(Beginning of DATA RECORDS)
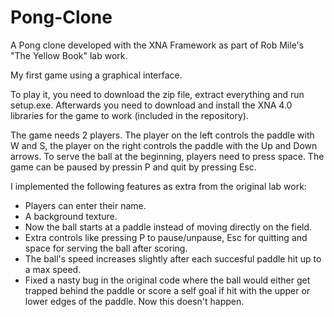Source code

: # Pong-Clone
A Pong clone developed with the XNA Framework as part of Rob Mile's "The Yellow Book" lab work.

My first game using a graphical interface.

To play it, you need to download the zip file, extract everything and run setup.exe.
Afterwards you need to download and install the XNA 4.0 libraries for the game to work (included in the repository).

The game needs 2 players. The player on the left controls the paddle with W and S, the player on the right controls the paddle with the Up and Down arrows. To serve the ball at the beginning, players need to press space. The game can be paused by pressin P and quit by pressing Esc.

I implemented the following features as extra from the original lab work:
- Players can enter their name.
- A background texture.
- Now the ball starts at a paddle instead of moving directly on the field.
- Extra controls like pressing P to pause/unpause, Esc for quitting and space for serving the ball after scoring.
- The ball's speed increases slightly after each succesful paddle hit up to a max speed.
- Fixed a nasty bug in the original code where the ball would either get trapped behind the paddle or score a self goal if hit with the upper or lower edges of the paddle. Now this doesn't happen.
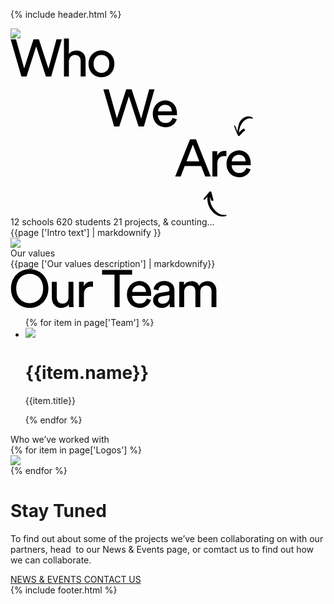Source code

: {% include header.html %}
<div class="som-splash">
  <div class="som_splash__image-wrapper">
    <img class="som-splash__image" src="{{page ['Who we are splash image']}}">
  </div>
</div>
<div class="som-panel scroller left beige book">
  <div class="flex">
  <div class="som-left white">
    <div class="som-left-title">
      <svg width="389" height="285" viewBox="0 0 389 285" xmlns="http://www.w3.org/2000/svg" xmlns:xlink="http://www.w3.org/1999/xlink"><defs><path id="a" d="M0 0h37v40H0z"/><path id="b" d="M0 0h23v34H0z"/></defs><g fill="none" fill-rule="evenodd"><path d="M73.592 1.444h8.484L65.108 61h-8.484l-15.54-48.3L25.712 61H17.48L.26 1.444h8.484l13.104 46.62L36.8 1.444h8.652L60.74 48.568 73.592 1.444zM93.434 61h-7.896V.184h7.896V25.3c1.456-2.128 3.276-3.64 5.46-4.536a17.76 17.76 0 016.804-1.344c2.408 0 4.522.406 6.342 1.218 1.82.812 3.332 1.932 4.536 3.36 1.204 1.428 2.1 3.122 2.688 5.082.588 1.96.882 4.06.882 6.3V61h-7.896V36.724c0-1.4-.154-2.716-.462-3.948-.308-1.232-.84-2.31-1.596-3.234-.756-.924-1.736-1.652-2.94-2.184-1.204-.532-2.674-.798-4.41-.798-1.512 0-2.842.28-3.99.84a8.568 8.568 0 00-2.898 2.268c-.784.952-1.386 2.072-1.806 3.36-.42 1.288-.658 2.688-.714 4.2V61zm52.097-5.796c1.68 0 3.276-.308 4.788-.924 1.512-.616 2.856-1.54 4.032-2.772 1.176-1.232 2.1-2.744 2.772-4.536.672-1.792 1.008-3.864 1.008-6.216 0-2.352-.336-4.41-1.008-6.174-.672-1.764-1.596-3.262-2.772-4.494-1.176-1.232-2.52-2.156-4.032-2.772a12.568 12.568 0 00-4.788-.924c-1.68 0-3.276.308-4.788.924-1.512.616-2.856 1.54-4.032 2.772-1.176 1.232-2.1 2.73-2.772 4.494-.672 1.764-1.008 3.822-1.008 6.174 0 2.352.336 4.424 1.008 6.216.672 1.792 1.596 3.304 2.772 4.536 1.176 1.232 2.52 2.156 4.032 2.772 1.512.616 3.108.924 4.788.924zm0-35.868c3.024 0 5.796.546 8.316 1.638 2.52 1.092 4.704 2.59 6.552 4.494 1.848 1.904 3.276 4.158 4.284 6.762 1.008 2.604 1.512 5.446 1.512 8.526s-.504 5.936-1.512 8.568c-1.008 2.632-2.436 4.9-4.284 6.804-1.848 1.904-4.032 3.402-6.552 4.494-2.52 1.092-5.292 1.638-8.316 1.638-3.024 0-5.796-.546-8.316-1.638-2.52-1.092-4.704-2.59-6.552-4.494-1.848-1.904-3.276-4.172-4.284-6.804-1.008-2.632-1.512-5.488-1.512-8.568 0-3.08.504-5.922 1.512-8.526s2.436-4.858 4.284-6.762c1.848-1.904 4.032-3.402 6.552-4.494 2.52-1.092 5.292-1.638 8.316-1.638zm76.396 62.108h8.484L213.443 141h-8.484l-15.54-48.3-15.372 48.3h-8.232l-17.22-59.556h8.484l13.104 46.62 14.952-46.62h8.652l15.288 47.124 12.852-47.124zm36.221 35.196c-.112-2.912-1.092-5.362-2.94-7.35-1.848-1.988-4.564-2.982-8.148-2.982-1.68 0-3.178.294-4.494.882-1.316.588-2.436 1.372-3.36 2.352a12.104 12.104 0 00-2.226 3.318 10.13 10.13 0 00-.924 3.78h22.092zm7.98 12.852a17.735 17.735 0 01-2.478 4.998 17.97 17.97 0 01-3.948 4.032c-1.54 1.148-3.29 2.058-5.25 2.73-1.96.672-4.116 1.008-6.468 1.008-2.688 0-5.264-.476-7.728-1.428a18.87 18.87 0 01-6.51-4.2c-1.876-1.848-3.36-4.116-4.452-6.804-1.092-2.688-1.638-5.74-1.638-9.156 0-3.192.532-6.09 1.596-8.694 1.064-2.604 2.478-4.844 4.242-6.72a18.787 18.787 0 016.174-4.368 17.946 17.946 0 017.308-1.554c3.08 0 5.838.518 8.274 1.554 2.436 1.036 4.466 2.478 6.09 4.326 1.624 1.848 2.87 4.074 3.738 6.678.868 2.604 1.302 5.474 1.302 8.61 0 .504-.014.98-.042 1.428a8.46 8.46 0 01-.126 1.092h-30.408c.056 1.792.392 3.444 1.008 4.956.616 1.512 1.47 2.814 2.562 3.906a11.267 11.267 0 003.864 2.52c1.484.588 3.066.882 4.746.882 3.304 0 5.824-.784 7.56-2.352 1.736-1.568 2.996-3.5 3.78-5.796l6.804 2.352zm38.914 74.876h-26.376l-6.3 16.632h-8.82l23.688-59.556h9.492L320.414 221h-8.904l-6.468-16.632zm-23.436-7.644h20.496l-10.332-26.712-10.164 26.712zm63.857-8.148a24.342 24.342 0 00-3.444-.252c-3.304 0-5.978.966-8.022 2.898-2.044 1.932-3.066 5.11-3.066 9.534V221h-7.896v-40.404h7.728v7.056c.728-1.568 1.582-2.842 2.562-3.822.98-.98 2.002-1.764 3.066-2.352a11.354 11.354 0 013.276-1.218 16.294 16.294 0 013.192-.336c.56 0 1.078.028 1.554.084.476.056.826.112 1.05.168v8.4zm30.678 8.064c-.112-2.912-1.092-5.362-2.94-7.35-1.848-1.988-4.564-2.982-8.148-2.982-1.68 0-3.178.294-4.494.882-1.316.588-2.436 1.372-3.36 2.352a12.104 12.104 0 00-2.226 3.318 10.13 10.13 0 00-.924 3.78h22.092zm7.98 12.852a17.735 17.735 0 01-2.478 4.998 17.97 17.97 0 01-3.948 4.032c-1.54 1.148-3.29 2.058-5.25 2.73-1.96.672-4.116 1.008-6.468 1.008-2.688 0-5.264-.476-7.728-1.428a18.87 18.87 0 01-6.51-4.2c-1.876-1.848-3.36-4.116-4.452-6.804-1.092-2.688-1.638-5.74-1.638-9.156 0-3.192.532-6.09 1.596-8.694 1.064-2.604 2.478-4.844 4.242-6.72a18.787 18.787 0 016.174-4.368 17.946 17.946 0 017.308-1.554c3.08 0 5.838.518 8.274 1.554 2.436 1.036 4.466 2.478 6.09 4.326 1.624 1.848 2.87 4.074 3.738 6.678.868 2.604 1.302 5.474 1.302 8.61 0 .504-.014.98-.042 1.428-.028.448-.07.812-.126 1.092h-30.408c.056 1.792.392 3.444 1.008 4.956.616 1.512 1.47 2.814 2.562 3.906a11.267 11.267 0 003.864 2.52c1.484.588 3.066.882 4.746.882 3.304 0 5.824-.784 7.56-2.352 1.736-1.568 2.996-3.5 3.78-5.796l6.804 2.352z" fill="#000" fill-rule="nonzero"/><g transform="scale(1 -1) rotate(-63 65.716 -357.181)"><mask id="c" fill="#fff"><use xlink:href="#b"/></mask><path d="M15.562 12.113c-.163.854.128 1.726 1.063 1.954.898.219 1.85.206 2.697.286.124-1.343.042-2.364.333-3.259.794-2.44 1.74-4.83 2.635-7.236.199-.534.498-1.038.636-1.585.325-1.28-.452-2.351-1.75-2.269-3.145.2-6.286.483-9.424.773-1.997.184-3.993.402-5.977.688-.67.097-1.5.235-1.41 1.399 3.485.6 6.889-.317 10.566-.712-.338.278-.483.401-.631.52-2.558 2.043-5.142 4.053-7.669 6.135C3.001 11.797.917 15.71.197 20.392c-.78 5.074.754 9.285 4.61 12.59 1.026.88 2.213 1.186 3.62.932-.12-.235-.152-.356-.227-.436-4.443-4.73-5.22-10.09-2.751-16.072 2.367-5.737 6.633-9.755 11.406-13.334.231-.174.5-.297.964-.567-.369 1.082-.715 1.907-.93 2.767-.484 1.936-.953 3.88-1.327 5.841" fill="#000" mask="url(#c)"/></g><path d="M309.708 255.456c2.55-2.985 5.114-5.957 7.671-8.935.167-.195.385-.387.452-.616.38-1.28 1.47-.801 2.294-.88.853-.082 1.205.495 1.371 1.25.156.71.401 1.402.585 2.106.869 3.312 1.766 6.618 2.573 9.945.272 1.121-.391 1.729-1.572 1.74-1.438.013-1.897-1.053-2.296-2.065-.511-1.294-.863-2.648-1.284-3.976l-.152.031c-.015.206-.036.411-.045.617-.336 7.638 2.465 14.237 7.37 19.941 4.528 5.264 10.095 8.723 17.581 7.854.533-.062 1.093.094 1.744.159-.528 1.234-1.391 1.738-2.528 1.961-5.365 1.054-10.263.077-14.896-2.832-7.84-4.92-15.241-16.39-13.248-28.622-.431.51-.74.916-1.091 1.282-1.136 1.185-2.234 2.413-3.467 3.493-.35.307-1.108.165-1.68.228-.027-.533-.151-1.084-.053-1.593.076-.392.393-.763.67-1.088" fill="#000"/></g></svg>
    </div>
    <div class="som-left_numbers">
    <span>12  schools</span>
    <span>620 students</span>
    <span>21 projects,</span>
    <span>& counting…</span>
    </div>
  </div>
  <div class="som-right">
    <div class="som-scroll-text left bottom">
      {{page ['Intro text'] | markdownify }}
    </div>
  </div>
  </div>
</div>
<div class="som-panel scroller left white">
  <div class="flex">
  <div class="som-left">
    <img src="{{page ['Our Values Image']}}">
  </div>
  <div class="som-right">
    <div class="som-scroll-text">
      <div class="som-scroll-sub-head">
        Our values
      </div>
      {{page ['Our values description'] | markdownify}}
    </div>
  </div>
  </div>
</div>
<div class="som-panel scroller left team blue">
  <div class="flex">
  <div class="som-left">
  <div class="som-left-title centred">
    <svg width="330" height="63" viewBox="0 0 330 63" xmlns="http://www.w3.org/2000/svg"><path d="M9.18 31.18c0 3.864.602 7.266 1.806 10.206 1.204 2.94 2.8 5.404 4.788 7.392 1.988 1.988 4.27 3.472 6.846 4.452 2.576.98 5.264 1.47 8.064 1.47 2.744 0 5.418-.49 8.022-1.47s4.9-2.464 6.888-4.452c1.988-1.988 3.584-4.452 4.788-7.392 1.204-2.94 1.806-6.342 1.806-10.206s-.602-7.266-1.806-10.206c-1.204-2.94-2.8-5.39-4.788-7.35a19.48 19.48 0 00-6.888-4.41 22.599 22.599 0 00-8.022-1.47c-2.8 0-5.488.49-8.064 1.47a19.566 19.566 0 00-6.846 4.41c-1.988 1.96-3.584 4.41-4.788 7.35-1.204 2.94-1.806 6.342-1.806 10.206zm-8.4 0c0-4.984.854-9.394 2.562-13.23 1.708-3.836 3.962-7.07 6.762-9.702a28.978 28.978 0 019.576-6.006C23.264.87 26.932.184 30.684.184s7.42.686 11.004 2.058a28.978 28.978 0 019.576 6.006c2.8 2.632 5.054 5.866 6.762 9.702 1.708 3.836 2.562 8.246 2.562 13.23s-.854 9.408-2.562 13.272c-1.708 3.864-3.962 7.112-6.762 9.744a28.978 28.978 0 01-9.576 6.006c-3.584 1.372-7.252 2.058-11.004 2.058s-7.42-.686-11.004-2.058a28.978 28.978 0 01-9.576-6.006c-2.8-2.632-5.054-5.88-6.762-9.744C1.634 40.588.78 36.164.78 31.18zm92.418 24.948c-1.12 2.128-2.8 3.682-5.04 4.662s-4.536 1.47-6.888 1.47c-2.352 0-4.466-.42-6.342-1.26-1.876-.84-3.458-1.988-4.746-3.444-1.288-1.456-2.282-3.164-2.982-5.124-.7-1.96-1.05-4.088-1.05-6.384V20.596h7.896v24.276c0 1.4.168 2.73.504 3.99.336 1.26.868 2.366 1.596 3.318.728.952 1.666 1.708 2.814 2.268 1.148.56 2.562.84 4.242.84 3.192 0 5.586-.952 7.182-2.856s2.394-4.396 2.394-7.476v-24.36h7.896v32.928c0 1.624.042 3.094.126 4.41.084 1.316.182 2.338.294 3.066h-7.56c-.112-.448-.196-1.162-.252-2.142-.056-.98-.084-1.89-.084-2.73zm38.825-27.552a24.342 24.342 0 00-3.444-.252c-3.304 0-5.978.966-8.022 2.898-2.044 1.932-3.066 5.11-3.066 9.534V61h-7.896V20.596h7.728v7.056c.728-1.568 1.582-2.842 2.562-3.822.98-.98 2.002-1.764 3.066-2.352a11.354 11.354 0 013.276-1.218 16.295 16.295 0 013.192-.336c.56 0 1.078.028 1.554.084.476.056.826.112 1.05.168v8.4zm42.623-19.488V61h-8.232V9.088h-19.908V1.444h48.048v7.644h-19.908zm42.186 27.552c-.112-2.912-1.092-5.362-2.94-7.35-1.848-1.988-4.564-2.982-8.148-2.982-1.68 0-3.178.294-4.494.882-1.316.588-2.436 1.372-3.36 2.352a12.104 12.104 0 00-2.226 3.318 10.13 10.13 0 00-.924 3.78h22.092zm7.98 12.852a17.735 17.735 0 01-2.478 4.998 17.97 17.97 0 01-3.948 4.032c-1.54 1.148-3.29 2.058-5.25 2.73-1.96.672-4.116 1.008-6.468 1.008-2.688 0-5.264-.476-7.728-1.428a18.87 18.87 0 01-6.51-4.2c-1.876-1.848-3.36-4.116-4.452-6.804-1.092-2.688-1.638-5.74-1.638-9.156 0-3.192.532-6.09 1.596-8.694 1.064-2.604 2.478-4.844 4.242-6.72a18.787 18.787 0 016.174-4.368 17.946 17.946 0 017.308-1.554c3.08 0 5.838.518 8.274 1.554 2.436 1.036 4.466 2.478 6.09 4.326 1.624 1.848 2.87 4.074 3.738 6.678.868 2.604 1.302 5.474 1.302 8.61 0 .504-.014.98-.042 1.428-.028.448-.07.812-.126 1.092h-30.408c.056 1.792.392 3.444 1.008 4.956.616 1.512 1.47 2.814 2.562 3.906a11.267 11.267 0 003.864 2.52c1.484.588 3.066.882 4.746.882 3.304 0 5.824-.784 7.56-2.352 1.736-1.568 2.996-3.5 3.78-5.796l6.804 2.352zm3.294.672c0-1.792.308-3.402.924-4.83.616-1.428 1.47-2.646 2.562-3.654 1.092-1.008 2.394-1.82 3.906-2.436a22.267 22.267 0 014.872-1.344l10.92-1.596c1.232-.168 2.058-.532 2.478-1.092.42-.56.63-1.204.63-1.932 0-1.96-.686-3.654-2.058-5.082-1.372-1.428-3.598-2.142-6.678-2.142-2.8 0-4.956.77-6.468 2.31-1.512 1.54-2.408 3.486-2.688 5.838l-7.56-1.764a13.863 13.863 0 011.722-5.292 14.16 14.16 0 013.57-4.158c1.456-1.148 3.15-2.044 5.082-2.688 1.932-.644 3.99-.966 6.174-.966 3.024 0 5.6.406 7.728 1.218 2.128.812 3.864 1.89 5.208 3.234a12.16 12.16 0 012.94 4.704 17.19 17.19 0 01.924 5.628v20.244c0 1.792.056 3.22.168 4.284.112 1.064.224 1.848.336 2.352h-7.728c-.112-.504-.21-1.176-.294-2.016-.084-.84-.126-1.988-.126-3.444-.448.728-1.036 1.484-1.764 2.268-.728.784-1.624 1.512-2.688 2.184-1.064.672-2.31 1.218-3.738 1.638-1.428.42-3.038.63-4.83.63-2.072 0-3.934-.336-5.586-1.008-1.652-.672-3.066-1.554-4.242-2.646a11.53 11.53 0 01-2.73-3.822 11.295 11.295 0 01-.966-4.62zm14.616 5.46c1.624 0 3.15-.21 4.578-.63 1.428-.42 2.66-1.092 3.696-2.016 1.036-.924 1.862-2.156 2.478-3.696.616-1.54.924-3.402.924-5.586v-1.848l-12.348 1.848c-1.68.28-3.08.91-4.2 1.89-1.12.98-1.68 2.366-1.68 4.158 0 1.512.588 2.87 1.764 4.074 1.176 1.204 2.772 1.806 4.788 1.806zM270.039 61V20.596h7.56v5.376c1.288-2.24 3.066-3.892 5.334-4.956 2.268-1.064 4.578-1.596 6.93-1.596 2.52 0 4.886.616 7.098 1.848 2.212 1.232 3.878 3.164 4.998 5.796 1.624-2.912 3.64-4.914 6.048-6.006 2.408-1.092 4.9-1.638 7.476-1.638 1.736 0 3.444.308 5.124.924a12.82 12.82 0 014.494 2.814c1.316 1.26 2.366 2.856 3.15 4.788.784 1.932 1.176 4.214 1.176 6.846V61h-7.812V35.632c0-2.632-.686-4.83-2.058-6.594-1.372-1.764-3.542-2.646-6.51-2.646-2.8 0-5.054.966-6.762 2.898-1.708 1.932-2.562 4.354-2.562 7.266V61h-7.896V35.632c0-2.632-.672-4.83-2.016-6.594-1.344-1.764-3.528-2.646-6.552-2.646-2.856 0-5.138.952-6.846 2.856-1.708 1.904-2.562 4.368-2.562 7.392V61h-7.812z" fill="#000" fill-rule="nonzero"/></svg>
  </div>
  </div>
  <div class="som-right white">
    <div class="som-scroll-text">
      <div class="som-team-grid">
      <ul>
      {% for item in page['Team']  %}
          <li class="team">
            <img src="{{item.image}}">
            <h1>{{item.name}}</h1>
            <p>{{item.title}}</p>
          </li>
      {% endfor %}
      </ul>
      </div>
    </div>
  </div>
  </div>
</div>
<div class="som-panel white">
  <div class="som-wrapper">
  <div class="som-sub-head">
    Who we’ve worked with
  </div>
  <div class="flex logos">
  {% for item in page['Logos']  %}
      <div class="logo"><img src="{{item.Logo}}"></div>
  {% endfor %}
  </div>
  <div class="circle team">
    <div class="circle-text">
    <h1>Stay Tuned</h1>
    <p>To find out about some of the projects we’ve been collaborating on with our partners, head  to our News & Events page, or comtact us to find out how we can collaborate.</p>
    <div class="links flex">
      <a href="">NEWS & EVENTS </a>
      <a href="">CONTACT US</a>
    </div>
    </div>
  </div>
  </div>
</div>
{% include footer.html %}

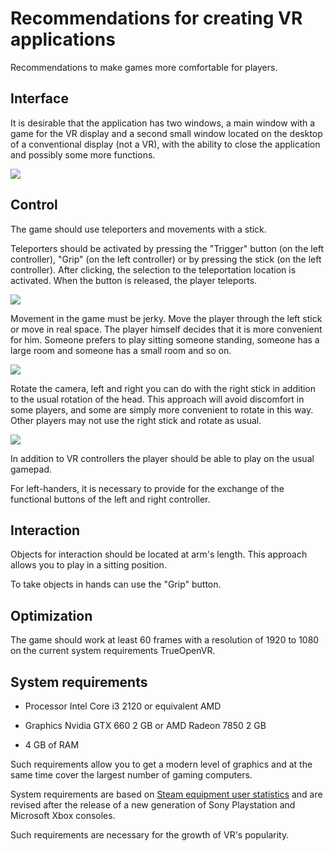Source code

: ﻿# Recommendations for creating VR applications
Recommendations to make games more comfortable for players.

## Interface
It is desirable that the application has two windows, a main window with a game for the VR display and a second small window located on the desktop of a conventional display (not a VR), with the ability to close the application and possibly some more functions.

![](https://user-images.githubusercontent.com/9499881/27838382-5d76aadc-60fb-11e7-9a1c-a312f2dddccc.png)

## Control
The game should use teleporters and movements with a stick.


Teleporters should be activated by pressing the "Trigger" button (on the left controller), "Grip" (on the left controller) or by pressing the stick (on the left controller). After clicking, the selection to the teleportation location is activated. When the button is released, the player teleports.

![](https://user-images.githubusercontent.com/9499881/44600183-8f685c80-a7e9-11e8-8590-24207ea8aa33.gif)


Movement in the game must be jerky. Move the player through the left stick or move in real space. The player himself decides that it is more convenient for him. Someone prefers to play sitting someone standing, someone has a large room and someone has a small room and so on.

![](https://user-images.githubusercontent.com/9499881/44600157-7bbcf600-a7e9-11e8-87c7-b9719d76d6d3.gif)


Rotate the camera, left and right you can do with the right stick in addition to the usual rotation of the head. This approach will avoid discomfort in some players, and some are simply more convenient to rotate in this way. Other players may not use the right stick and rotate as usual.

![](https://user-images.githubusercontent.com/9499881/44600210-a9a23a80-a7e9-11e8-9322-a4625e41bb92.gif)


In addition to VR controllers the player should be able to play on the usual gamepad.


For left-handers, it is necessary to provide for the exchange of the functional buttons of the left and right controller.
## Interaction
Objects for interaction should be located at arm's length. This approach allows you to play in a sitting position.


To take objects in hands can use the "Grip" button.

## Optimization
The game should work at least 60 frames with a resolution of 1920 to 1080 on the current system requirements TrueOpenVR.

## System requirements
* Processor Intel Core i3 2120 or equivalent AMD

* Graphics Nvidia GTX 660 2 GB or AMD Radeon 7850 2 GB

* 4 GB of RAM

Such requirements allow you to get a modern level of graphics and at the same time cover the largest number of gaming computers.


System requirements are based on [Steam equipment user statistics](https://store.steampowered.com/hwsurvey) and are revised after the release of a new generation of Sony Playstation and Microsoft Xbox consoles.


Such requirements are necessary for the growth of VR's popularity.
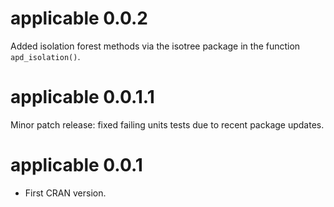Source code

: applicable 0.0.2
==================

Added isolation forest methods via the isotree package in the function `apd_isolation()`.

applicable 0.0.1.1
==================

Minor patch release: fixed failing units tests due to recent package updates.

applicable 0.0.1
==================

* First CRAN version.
(End of DATA RECORDS)
◆ DIRECTIONS: Please repeat the lines that run from the one holding "System requirements are" to the last line of the material, both included, exactly and without pictures.

◆ EXERCISE SOLUTION:
System requirements are based on [Steam equipment user statistics](https://store.steampowered.com/hwsurvey) and are revised after the release of a new generation of Sony Playstation and Microsoft Xbox consoles.


Such requirements are necessary for the growth of VR's popularity.
Source code

: applicable 0.0.2
==================

Added isolation forest methods via the isotree package in the function `apd_isolation()`.

applicable 0.0.1.1
==================

Minor patch release: fixed failing units tests due to recent package updates.

applicable 0.0.1
==================

* First CRAN version.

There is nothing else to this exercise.